A Delhi Township man was arrested Wednesday in connection with the shooting of an Airbnb handyman last month who was trying to break up a party.

Bryon Prather, 46, is charged with felonious assault.

Police have not said if Prather was actually the man who shot handyman Stephen Knight on August 16. Court documents state Prather was a “primary aggressor” in a group of 10 to 12 people who attacked Knight.

Airbnb has been attempted to crack down on unauthorized parties, which are against its policies designed to stop the spread of COVID-19.

Local Airbnb hosts have reported incidents of property destruction and even violence related to parties, and even Cincinnati Police Chief Eliot Isaac has said that these parties are likely happening because bars are closing early.

Isaac urged the city to lift the 10 p.m. last call after he said several shootings occurred at these unauthorized and unregulated parties.

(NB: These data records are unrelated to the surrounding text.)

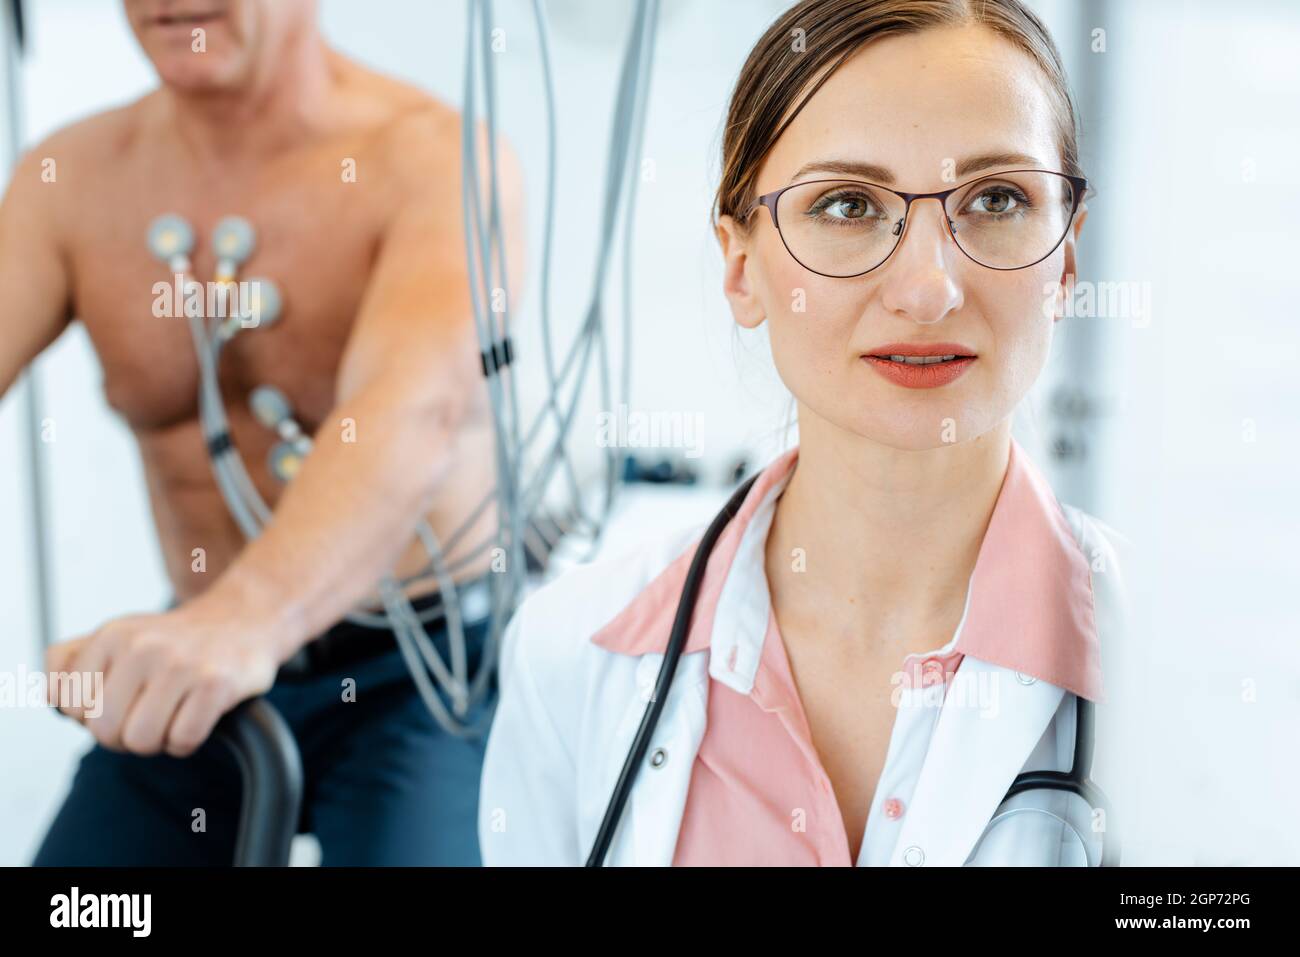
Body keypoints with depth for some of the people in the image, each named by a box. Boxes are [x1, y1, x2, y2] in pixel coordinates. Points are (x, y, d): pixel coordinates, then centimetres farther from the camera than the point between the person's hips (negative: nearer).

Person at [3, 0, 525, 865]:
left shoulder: (439, 157, -16)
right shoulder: (71, 180, 0)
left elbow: (418, 404, -33)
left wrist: (245, 618, -50)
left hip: (421, 668, -4)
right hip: (185, 678, 4)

The Aug. 16 party took place in Pendleton Airbnb rented by Jeron Prather, the nephew of mayoral candidate Kelli Prather.

Police said Knight came to break up the party, but was backed into a wall, punched and beaten.

“Knight fired a single shot from his .380 pistol into the wall in an attempt to stop the assault, but was then shot in the back by one of his attackers,” court documents state.

Jeron and Kelli Prather both say that it was Knight who was the aggressor.

 “The party was not rowdy,” Kelli Prather said. “If Stephen thought there was a problem he should have brought the police. He came and put a gun to my family members.”